#### Task goal
Can you reproduce every line below word for word, leaving the pictures out of your answer?

** Opening Data provided block **

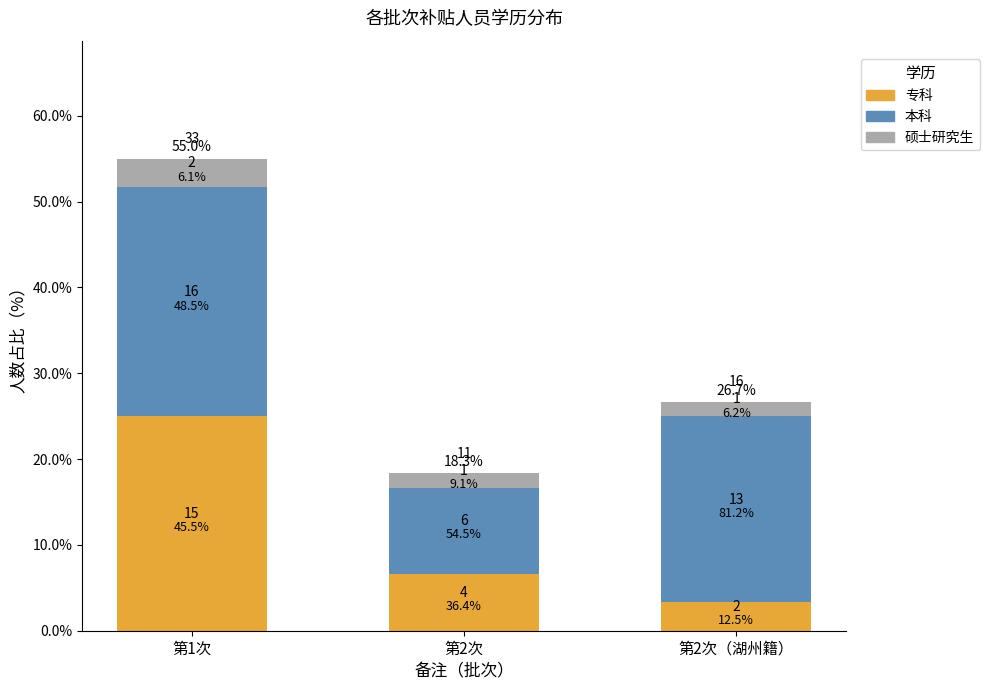

What is the label of the 3rd bar from the left?

第2次（湖州籍）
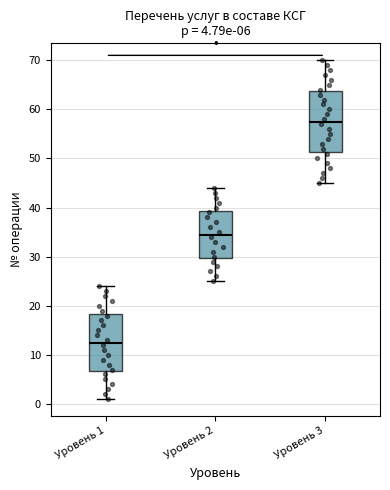

Which box is the tallest, from its lower edge to its upper edge?

Уровень 3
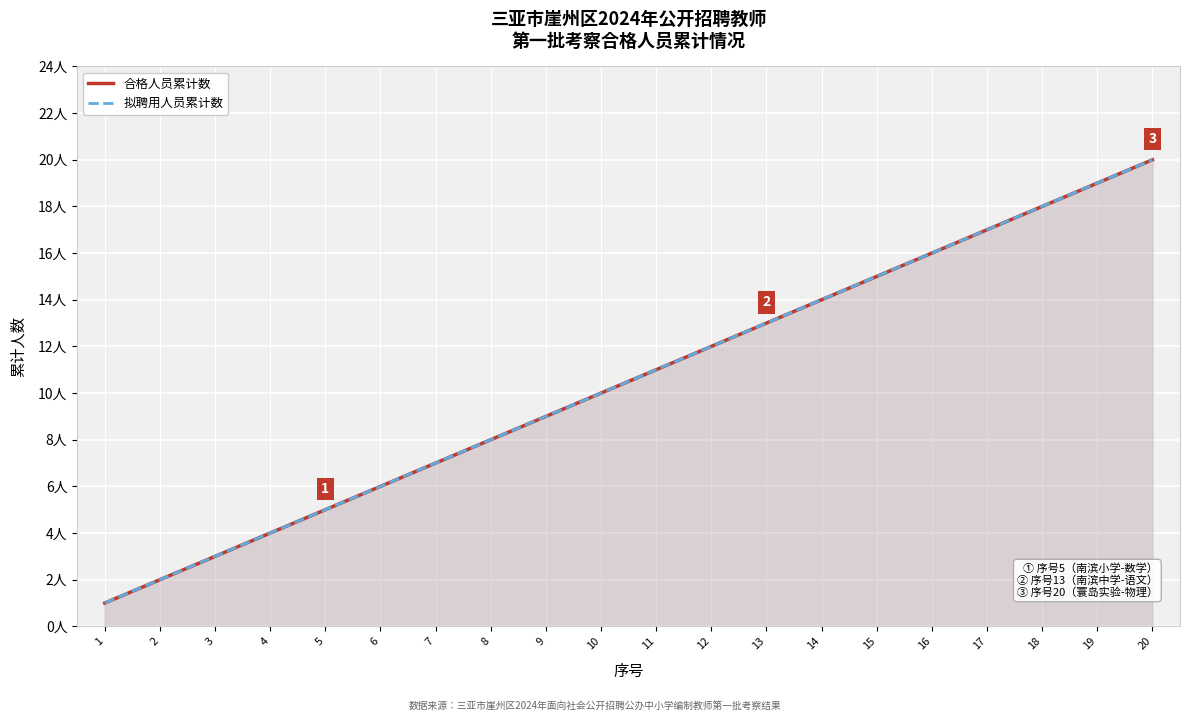

True or false: 拟聘用人员累计数 has more than 0 points higher than both neighbors.

False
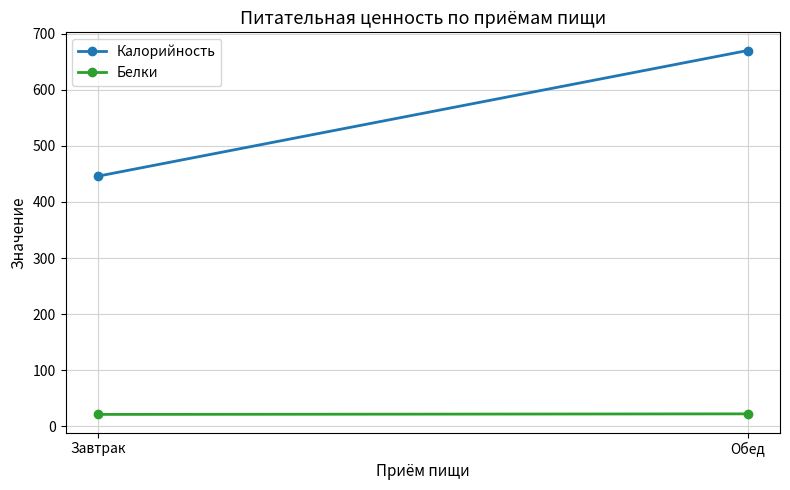

What is the label of the 1st point from the right?

Обед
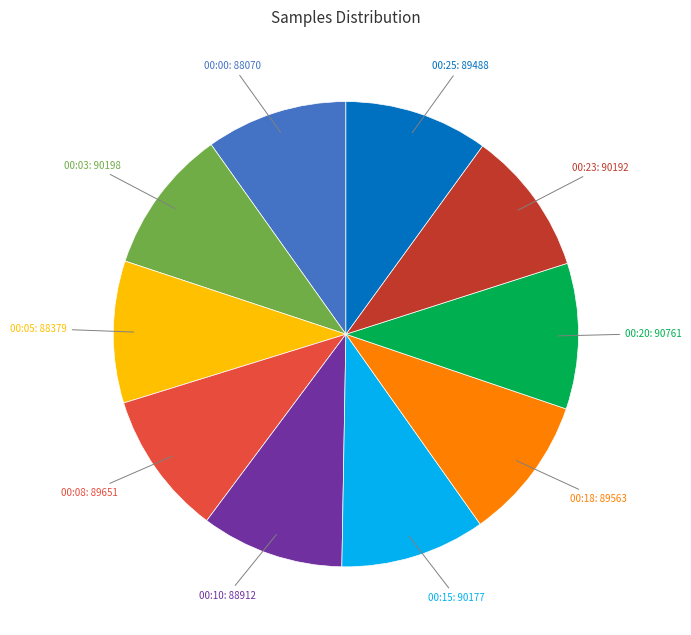

Is there a majority slice in this chart?

No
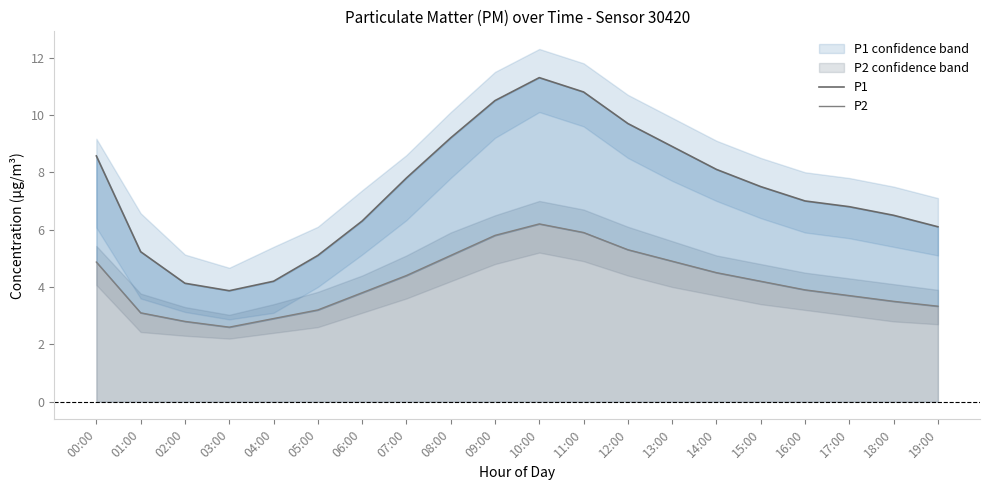

Is it true that P2 equals 1.6 at 16:00?

False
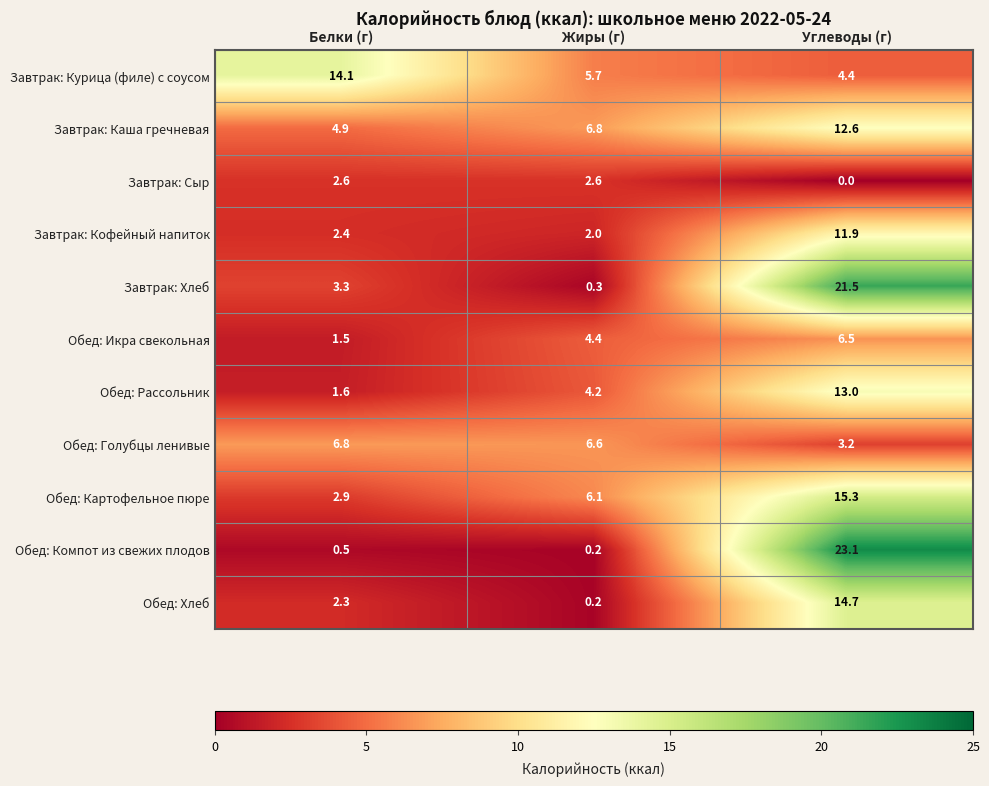

List the series in order of their peak value, lowest first.

Завтрак: Сыр, Обед: Икра свекольная, Обед: Голубцы ленивые, Завтрак: Кофейный напиток, Завтрак: Каша гречневая, Обед: Рассольник, Завтрак: Курица (филе) с соусом, Обед: Хлеб, Обед: Картофельное пюре, Завтрак: Хлеб, Обед: Компот из свежих плодов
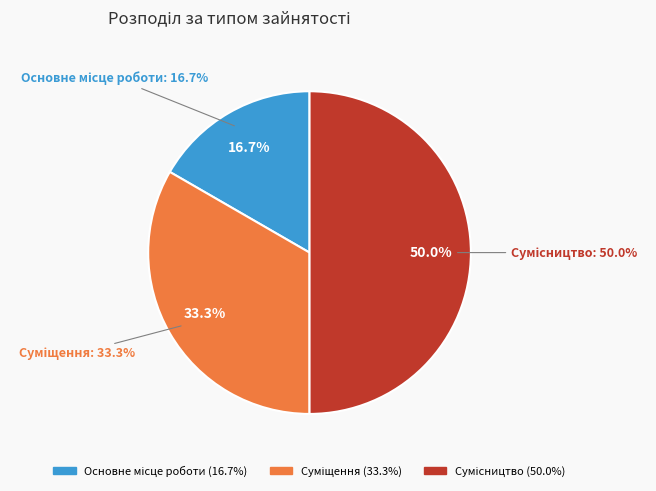

Does any single category account for the majority?

No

** Closing Data provided block **

#### Written solution
What is the label of the 3rd bar from the left?

第2次（湖州籍）

Which box is the tallest, from its lower edge to its upper edge?

Уровень 3

True or false: 拟聘用人员累计数 has more than 0 points higher than both neighbors.

False

What is the label of the 1st point from the right?

Обед

Is there a majority slice in this chart?

No

Is it true that P2 equals 1.6 at 16:00?

False

List the series in order of their peak value, lowest first.

Завтрак: Сыр, Обед: Икра свекольная, Обед: Голубцы ленивые, Завтрак: Кофейный напиток, Завтрак: Каша гречневая, Обед: Рассольник, Завтрак: Курица (филе) с соусом, Обед: Хлеб, Обед: Картофельное пюре, Завтрак: Хлеб, Обед: Компот из свежих плодов

Does any single category account for the majority?

No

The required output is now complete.